We have a small graveyard for our dogs, right outside our bedroom window. That's where Chris wants to be. I'm hoping I can get someone to gather my bones and bury them there too.
And dog intelligence? Try this. Three of our goldens have quick-draw jaws, where anything that presents remotely like food magically disappears so fast even they don't know what happened to it. But Sebastian, he's so cool. Hold a treat out to him, and he nonchalantly might sniff it, might take a few seconds to consider it, then might take it and chew it thoughtfully, or just turn and walk away and lay back down, leaving it in your hand.
I remember reading that Thomas Edison would take potential new research assistants out for lunch as a part of the interview.

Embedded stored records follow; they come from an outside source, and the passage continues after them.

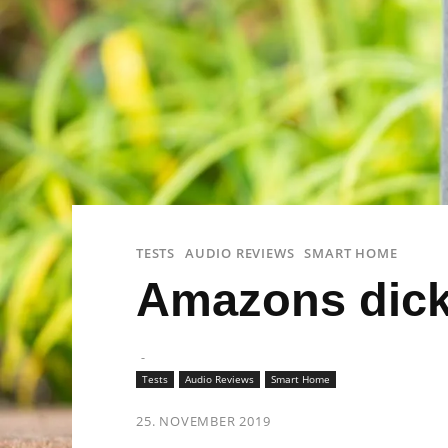
TESTS
AUDIO REVIEWS
SMART HOME
Amazons dicke
-
Tests
Audio Reviews
Smart Home
25. NOVEMBER 2019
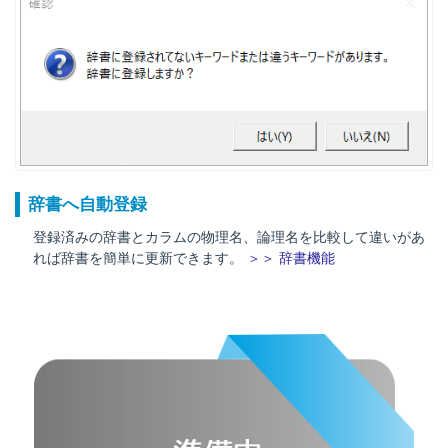
辞書へ自動登録
登録済みの辞書とカラムの物理名、論理名を比較して違いがあ
れば辞書を簡単に更新できます。
＞＞ 辞書機能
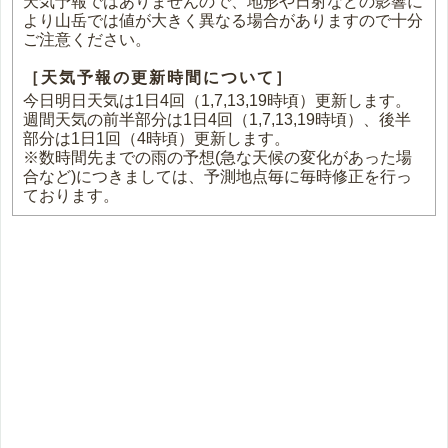
天気予報ではありませんので、地形や日射などの影響に
より山岳では値が大きく異なる場合がありますので十分
ご注意ください。
［天気予報の更新時間について］
今日明日天気は1日4回（1,7,13,19時頃）更新します。
週間天気の前半部分は1日4回（1,7,13,19時頃）、後半
部分は1日1回（4時頃）更新します。
※数時間先までの雨の予想(急な天候の変化があった場
合など)につきましては、予測地点毎に毎時修正を行っ
ております。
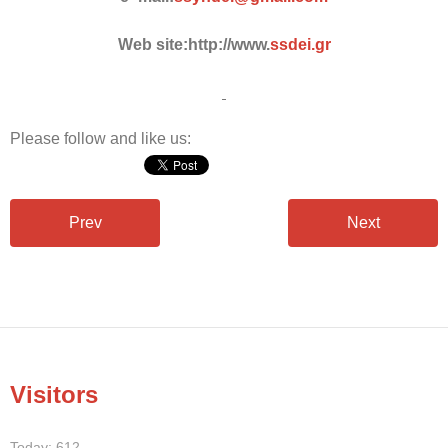
Web site:
http://www.
ssdei
.
gr
Please follow and like us:
Prev
Next
Visitors
Today: 612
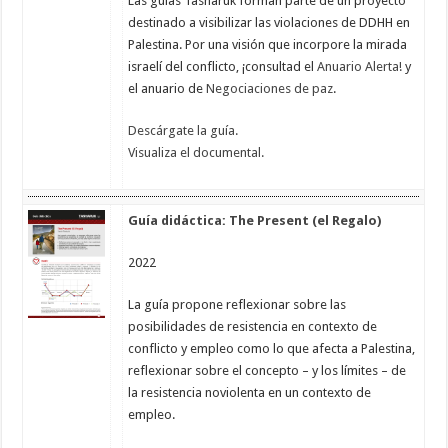
Las guías Tasharuk forman parte de un proyecto
destinado a visibilizar las violaciones de DDHH en
Palestina. Por una visión que incorpore la mirada
israelí del conflicto, ¡consultad el
Anuario Alerta!
y
el anuario de
Negociaciones de paz
.
Descárgate la guía.
Visualiza el documental.
Guía didáctica: The Present (el Regalo)
2022
La guía propone reflexionar sobre las
posibilidades de resistencia en contexto de
conflicto y empleo como lo que afecta a Palestina,
reflexionar sobre el concepto – y los límites – de
la resistencia noviolenta en un contexto de
empleo.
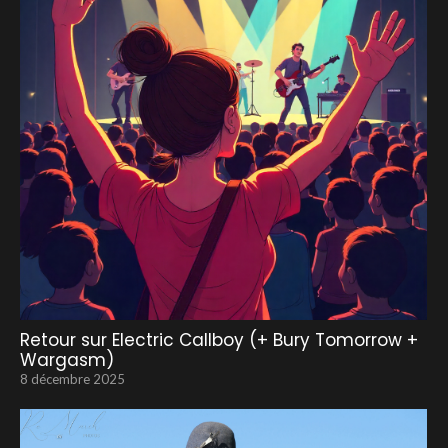
Retour sur Electric Callboy (+ Bury Tomorrow +
Wargasm)
8 décembre 2025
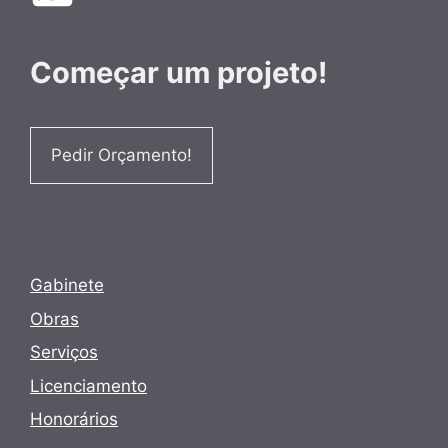
Começar um projeto!
Pedir Orçamento!
Gabinete
Obras
Serviços
Licenciamento
Honorários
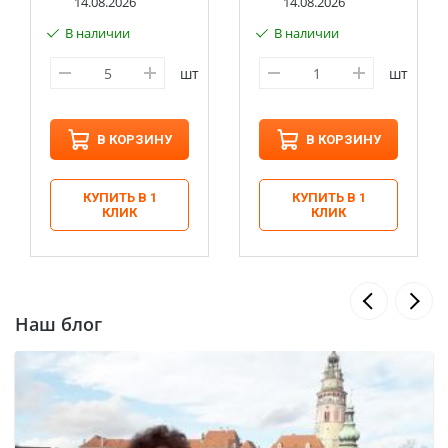
14.08.2026
14.08.2026
В наличии
В наличии
к
шт
шт
В КОРЗИНУ
В КОРЗИНУ
КУПИТЬ В 1
КУПИТЬ В 1
КЛИК
КЛИК
Наш блог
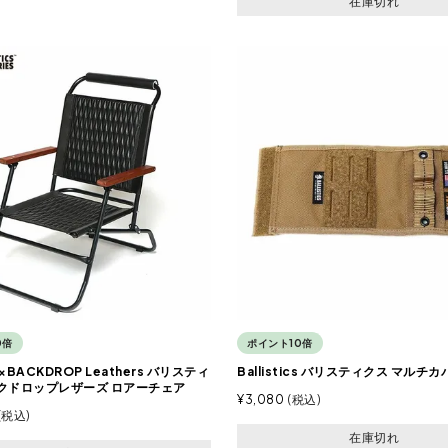
在庫切れ
0倍
ポイント10倍
ics×BACKDROP Leathers バリスティ
Ballistics バリスティクス マルチカ
クドロップレザーズ ロアーチェア
¥
3,080
税込
税込
在庫切れ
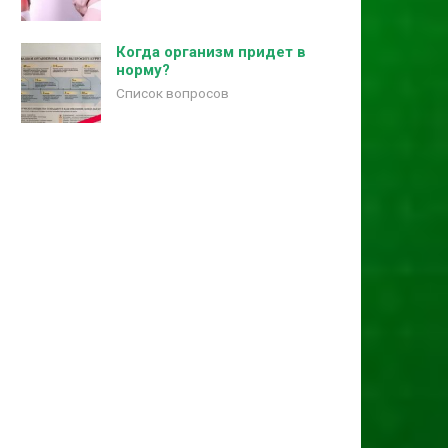
Когда организм придет в
норму?
Список вопросов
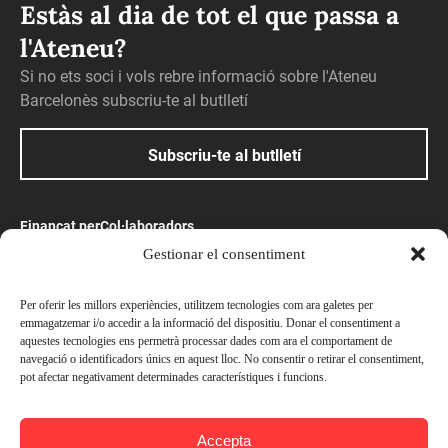
Estàs al dia de tot el que passa a
l'Ateneu?
Si no ets soci i vols rebre informació sobre l'Ateneu
Barcelonès subscriu-te al butlletí
Subscriu-te al butlletí
Finançat per
Col·laboradors
Gestionar el consentiment
Amb el suport
Per oferir les millors experiències, utilitzem tecnologies com ara galetes per
emmagatzemar i/o accedir a la informació del dispositiu. Donar el consentiment a
aquestes tecnologies ens permetrà processar dades com ara el comportament de
navegació o identificadors únics en aquest lloc. No consentir o retirar el consentiment,
pot afectar negativament determinades característiques i funcions.
© Ateneu Barcelonès, 2026. Tots els drets reservats
Accepta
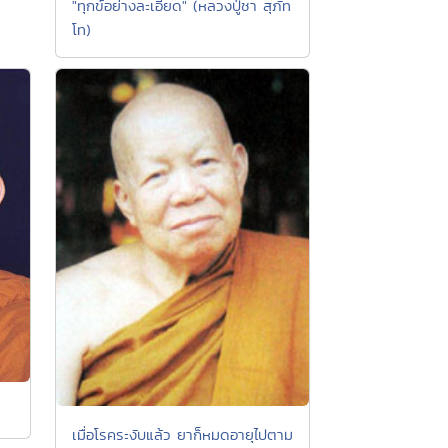
"ทุกข์อย่างละเอียด" (หลวงปู่ชา สุภัท
โท)
เมื่อโรคระงับแล้ว ยาก็หมดอายุไปตาม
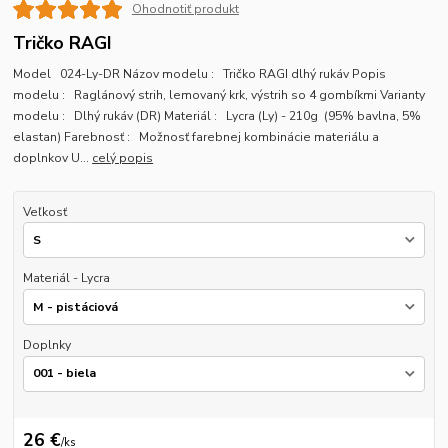
Ohodnotiť produkt
Tričko RAGI
Model 024-Ly-DR Názov modelu : Tričko RAGI dlhý rukáv Popis
modelu : Raglánový strih, lemovaný krk, výstrih so 4 gombíkmi Varianty
modelu : Dlhý rukáv (DR) Materiál : Lycra (Ly) - 210g (95% bavlna, 5%
elastan) Farebnosť : Možnosť farebnej kombinácie materiálu a
doplnkov U...
celý popis
Veľkosť
Materiál - Lycra
Doplnky
26 €
/
ks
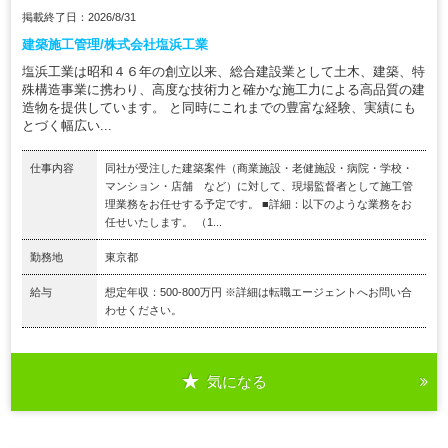
掲載終了日：2026/8/31
建築施工管理/株式会社塩浜工業
塩浜工業は昭和４６年の創立以来、総合建設業として土木、建築、特
殊構造事業に携わり、高度な技術力と確かな施工力による高品質の建
造物を提供しています。 と同時にこれまでの豊富な経験、実績にも
とづく幅広い...
仕事内容
同社が受注した建築案件（商業施設・老健施設・病院・学校・
マンション・店舗 など）に対して、現場監督者として施工管
理業務をお任せする予定です。 ■詳細：以下のような業務をお
任せいたします。 （1...
勤務地
東京都
給与
想定年収：500-800万円 ※詳細は転職エージェントへお問い合
わせください。
気になる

There, he would watch to see if the candidate tasted his food before adding salt/seasoning, or just added it out of habit, showing if they were naturally inquisitive, and therefore an intelligently methodical researcher. Thomas Edison would have hired Sebastian, I'm sure. Sebastian used to be a counter-surfer. Maybe he's smart enough to discipline himself not to eat anything he doesn't need?
I believe there's a place in India (wish I could be more specific & not sound so rubishly ignorant) where they put their dead in a high tower for the buzzards. A neat, clean solution. Only now the buzzards are dying, due to human causes (so who eats the buzzards, eh?)
As for Sebastian, maybe he is a wise character from whom we could all learn something. At any rate, he and his type are a lot less likely than a dog with Nelly's habits to end up at the emergency vet's with violent stomach upset. And me with carpets to clean.
Being an Atheist is just as ludicrous as having a personal God.
And it's about time you had that revelation that people in your life had done more for you than all those shrinks you went to. I have lived a thousand lifetimes compared to you, of danger, heartbreak, sickness, death, and dying in war and the streets of the Bronx. A hell of a lot better education than you will ever get from your Ivy League education.
--Tony
Tony, you are more evolved than I. And I accept the gift of your wisdom with gratitude. Hopefully it will save me from some hard living.